Abstract

This PhD project develops a theoretical framework for analyzing machine translation as a technology of bordering rather than a neutral instrument of linguistic mediation. Against dominant interpretations that define it as the automated transfer between equivalent meanings, it reconceptualizes machine translation as an epistemic and political process that produces boundaries, hierarchies, and distinct regimes of value. Contemporary language automation—from earlier statistical machine translation to large language models—is situated within longer histories of measurement, abstraction, and the organization of labor.

Methodologically, the study advances what it calls epistemologies of translation—that is, ways of analyzing how translation organizes knowledge, measurement, and linguistic difference—drawing on media theory and philosophy of language, semiotics, political economy, and translation theory. In particular, Juri Lotman’s concept of the semiosphere and its boundaries, together with Naoki Sakai’s critique of homolingual translation, are mobilized to reconstruct how translation mechanisms operate by both separating and connecting heterogeneous domains.

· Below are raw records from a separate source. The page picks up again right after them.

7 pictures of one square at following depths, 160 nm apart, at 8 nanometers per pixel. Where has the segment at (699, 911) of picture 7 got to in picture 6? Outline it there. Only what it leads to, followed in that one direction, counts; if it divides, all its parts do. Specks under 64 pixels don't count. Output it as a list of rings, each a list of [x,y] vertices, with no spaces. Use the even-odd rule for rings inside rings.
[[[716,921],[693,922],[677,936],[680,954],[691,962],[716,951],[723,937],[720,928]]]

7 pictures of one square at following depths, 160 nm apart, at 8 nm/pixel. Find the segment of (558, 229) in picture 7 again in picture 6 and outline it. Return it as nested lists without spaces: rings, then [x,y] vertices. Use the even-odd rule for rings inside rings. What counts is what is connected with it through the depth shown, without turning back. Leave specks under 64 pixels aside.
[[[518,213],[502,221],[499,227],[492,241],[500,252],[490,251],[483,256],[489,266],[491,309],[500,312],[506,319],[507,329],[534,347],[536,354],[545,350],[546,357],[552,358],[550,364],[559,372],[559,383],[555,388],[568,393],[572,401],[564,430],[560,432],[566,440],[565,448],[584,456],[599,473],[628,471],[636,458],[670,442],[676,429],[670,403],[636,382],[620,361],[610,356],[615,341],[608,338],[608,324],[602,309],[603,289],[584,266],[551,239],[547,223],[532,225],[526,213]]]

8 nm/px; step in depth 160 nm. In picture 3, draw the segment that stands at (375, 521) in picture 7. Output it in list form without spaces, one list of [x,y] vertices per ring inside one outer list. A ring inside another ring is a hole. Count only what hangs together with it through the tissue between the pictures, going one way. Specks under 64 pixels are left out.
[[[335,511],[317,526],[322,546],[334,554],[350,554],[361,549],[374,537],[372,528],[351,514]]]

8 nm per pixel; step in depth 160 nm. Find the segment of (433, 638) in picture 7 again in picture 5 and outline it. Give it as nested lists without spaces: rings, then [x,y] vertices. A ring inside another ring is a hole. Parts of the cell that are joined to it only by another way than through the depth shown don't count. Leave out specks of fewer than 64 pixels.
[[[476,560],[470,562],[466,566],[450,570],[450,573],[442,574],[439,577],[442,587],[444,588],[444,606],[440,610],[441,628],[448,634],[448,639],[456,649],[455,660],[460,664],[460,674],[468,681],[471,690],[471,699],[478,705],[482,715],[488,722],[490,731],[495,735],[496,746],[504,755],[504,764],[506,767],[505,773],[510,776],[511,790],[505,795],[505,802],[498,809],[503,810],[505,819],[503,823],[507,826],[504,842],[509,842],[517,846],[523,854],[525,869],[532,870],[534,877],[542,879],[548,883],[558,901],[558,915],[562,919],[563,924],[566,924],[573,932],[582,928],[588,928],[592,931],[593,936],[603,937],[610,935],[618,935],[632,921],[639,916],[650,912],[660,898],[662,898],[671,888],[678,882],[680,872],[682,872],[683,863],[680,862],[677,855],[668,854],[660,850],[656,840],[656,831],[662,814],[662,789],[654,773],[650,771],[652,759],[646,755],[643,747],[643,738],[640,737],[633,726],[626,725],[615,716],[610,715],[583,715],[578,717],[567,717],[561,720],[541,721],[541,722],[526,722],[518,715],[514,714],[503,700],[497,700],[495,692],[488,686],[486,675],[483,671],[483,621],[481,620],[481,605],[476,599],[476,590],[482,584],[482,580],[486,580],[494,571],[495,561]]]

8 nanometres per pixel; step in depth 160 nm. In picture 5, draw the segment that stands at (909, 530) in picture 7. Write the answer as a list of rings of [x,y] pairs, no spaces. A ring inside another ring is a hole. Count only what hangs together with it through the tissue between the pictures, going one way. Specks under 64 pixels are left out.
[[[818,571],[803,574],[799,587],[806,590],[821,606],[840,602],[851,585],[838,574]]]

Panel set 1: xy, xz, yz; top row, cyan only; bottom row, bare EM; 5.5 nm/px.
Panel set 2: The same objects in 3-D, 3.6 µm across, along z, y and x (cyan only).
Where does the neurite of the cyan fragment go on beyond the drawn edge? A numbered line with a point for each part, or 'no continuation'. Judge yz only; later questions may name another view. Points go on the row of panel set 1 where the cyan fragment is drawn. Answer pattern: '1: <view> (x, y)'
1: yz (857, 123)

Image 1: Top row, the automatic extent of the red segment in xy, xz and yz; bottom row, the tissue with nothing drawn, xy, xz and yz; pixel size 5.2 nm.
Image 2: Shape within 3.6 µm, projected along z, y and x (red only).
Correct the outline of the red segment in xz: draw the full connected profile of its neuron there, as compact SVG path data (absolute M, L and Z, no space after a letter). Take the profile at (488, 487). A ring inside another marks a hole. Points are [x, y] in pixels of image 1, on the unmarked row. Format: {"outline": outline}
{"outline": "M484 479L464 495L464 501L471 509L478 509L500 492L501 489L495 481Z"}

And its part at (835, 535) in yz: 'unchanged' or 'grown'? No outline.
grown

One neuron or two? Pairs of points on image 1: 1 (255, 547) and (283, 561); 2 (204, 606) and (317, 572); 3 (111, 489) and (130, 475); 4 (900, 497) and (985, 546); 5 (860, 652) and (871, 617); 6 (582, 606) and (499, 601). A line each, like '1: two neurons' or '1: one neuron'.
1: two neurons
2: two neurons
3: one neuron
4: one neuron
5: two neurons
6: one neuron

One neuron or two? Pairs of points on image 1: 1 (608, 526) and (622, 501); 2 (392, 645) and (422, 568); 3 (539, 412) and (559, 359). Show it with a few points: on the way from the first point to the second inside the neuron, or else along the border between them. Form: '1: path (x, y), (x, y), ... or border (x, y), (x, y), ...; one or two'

This framework is further developed through Marxist and post-operaist accounts of linguistic and cognitive labor and through contemporary labor theories of automation, which interpret artificial intelligence as the abstraction and operationalization of semiotic decisions historically distributed across social cooperation. From this intersection of translation theory and automation theory, the study analyzes how language operates within AI systems and how linguistic labor is automated through them.

The study opens with a reconstruction of a material history of language automation that foregrounds labor and energy expenditure, in contrast to structuralist paradigms that locate meaning solely in internal linguistic regularities. The argument then unfolds across three central problem fields:

Problem fields

  1. The taxonomy of “high-resource” and “low-resource” languages in natural language processing is analyzed as a regime of bordering that converts historical and geopolitical asymmetries into technical indices of differential productive capacity.
  2. Tokenization is examined as a metric infrastructure for the discretization of language into computational units and theorized as a contemporary measure of linguistic labor.
  3. The predictive paradigm of contemporary language models is interpreted as a form of epistemic bordering and situated within a longer history of linguistic modeling and inferential techniques, from philosophical languages to vector space models and zero-shot translation.

The study concludes by examining digital metrics and platformization in higher education as an institutional site where translation, measurement, and bordering converge.

Across these domains, the dissertation argues that translation is not merely one application of AI to language but an operative form that reveals a deeper organizational logic of large-scale data processing. Translation marks the point at which cognitive and linguistic labor becomes legible to measurement and automation. Long treated as an opacity within communication, translation emerges as an epistemic scaffold through which cognitive effort is rendered comparable and evaluable.